If you know me, then you know that first I talk about politics way too much and also, especially during the primary, I got kind of annoyed at how often candidates proposed new things to spend money on while not really having the revenue to pay for their proposals (or having revenue sources that won’t pan out for years if ever, like the city income tax). I did some basic searching and concluded that yes, indeed, the city budget has been going up. One thing I liked about Nikkita Oliver in the primary is that she really took the homelessness and housing affordability issues seriously to the degree she was unwilling to tell vocal constituencies like the bike lobby that she wouldn’t consider their favorite projects off limits for budget cuts. Now, I might disagree with any one thing she would want to cut, but I like the attitude.
Anyway, I’ve been meaning to answer a few questions about the Seattle city budget:
- Has the budget really been going up per capita?

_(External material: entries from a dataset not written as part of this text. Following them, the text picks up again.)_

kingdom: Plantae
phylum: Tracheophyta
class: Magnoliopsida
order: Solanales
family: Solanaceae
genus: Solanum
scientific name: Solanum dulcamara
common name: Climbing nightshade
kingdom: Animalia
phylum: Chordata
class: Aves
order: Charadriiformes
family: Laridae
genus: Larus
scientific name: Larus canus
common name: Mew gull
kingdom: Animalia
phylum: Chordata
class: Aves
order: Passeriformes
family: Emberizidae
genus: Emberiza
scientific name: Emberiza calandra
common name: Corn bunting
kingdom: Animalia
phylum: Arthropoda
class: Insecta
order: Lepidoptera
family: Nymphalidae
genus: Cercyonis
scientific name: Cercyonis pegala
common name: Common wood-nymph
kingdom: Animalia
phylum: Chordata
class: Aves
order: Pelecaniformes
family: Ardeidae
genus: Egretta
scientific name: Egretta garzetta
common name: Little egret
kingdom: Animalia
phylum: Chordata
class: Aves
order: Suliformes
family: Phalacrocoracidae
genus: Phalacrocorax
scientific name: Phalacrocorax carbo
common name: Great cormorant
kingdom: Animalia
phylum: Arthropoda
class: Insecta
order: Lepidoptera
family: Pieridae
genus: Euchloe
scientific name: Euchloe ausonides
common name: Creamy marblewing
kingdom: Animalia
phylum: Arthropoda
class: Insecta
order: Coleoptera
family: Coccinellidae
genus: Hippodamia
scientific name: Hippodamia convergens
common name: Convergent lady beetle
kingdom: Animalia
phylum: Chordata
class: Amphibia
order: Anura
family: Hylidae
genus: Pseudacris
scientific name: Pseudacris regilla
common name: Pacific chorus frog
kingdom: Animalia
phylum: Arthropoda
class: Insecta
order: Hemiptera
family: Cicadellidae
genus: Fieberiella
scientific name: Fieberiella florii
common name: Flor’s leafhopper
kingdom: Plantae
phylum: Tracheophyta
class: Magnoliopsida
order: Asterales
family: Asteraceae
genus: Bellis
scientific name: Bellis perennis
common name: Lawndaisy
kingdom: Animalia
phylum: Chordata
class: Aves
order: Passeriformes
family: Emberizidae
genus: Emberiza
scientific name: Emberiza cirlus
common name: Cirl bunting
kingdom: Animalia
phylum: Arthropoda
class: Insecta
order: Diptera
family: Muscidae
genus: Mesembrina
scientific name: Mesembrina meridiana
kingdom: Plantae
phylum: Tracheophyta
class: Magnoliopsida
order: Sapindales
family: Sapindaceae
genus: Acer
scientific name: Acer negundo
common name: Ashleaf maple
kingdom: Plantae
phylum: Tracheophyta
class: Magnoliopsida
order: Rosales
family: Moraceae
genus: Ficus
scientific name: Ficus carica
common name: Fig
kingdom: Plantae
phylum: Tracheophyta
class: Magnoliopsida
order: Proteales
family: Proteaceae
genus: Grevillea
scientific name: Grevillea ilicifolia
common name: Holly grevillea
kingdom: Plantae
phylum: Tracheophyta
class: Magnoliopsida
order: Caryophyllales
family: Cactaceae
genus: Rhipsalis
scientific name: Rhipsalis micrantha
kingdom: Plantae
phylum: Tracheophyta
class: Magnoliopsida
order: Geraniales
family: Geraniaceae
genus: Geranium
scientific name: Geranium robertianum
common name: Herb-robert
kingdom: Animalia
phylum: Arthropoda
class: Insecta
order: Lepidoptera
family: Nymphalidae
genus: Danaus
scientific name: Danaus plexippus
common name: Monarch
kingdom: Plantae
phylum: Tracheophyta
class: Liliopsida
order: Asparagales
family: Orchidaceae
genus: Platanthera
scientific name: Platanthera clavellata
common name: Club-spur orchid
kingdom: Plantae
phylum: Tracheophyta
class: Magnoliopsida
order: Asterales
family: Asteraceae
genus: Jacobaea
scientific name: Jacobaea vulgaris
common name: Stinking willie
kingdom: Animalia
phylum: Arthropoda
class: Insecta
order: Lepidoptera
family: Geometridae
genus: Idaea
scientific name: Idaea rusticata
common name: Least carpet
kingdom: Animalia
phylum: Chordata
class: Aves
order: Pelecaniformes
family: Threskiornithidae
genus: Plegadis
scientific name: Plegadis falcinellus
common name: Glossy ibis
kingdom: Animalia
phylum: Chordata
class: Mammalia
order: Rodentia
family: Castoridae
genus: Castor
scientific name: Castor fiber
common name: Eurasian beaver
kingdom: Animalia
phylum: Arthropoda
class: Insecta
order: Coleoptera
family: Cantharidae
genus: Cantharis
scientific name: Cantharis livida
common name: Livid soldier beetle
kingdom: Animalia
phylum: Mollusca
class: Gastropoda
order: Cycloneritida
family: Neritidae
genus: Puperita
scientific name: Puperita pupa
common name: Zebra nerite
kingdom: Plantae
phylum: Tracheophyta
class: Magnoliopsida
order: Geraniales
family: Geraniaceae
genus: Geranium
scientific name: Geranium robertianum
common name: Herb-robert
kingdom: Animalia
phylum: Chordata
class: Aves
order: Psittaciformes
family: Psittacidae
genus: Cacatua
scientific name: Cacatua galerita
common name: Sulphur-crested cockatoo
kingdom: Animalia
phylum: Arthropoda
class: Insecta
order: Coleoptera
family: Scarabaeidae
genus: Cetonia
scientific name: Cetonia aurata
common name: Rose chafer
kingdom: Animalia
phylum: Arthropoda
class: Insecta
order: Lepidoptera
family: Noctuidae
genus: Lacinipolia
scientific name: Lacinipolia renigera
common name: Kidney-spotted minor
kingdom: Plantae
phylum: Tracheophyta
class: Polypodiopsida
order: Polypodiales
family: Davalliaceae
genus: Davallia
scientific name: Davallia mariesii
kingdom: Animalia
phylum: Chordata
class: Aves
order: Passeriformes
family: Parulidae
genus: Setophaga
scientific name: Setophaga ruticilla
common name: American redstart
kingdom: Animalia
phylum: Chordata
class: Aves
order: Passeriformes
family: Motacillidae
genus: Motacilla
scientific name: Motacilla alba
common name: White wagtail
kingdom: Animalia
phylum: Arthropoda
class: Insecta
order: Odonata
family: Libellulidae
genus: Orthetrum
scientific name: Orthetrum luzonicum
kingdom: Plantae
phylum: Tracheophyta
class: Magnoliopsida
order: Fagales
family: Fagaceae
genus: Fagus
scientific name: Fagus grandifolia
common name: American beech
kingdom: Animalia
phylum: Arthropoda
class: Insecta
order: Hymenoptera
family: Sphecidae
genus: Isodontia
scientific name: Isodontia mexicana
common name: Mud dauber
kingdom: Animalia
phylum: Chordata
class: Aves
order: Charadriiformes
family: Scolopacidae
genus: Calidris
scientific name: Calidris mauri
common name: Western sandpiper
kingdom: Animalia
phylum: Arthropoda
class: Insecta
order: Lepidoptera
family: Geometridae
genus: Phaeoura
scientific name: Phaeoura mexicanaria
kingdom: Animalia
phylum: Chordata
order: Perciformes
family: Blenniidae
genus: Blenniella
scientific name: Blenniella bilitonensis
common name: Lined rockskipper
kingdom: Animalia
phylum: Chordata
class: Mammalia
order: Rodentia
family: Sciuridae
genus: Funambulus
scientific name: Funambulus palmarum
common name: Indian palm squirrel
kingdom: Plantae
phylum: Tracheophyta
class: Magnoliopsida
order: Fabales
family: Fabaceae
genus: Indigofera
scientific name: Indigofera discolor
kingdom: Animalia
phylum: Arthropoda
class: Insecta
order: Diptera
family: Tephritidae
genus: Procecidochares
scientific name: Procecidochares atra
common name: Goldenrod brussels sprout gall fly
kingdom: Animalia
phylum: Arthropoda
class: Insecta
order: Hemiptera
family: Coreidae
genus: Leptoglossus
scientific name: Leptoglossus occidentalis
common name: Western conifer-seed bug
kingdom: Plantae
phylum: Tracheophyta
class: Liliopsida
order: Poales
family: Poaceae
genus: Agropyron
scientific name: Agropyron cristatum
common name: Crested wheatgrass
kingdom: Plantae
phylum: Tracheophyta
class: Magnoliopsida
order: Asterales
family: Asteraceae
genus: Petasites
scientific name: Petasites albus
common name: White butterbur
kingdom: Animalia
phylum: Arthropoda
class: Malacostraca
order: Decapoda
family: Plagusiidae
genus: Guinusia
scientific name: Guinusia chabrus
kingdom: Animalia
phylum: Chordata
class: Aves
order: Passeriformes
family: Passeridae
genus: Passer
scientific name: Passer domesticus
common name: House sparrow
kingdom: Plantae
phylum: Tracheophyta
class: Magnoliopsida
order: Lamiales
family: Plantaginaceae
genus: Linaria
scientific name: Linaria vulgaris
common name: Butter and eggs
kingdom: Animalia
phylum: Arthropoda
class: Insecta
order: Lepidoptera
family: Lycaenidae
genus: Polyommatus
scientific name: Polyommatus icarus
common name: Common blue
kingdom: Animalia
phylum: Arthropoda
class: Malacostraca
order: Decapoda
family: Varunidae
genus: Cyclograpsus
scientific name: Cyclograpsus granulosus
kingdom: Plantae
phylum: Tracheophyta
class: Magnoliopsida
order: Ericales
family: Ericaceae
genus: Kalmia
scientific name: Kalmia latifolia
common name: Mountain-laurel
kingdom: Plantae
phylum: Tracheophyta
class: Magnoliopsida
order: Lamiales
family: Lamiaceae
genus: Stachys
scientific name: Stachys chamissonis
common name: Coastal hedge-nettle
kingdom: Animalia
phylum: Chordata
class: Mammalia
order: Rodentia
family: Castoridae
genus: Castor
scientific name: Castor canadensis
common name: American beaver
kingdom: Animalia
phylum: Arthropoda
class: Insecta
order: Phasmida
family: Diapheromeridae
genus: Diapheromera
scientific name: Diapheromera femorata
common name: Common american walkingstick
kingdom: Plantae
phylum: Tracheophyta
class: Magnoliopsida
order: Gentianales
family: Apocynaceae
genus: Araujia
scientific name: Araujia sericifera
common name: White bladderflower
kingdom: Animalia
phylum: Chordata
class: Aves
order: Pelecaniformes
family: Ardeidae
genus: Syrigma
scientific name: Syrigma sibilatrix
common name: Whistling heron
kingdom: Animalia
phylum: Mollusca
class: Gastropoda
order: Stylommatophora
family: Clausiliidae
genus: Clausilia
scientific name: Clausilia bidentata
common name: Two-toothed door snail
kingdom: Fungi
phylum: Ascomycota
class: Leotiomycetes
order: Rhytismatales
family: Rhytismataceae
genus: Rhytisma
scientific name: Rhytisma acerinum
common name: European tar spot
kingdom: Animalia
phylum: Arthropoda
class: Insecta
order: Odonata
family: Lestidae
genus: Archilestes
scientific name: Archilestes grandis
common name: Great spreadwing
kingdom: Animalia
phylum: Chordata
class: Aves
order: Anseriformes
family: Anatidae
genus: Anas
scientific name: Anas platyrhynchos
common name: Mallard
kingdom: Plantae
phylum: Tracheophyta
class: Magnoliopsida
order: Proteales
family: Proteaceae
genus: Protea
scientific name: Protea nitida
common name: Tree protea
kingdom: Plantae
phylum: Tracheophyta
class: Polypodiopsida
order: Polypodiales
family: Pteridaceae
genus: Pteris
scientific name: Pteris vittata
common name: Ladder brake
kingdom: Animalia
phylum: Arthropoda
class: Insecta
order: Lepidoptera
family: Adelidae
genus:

- … even when adjusted for inflation?
- How far back? Is it really just the recession decreased spending and now it’s back up?So I pulled some numbers. Fortunately, the city is pretty transparent about this stuff and it’s fairly easy to get data in fairly consistent ways. I chose to pull the total expenditures in each year’s adopted budget. I chose adopted budget because that’s what the city council and mayor have agreed to spend: it represents what they think is reasonable given the current financial situation. I then pulled data on estimated population for Seattle. The source is ultimately the Census but it’s cobbled from a direct Census page and Google which seems to have ingested their data and made it easier to find for years before 2010 (note estimate is for July in any year). I then used a CPI calculator provided by the Bureau of Labor Statistics to convert all per capita expenditures to 2017 dollars. Here we are:
You can also view my underlying spreadsheet with links to sources and notes about my “methodology”. I originally only went back to 2007 the budget for which was adopted before the great recession (which actually started in December 2007) but then I decided I should probably pull it back a couple more years which is easy enough to do with a spreadsheet. I 💚 spreadsheets! It’s clearly possible (maybe likely since I’m not experienced with budgets) that I did something wrong here, so feel free to tell me. I would really prefer to know what I’m misunderstanding if this is wrong or misleading!
What I want to know now of course is where is that money going? What areas of the budget are we spending more money on? Or is it just many different areas overall? How would we find places to save in the budget to invest in housing and helping people not be homeless?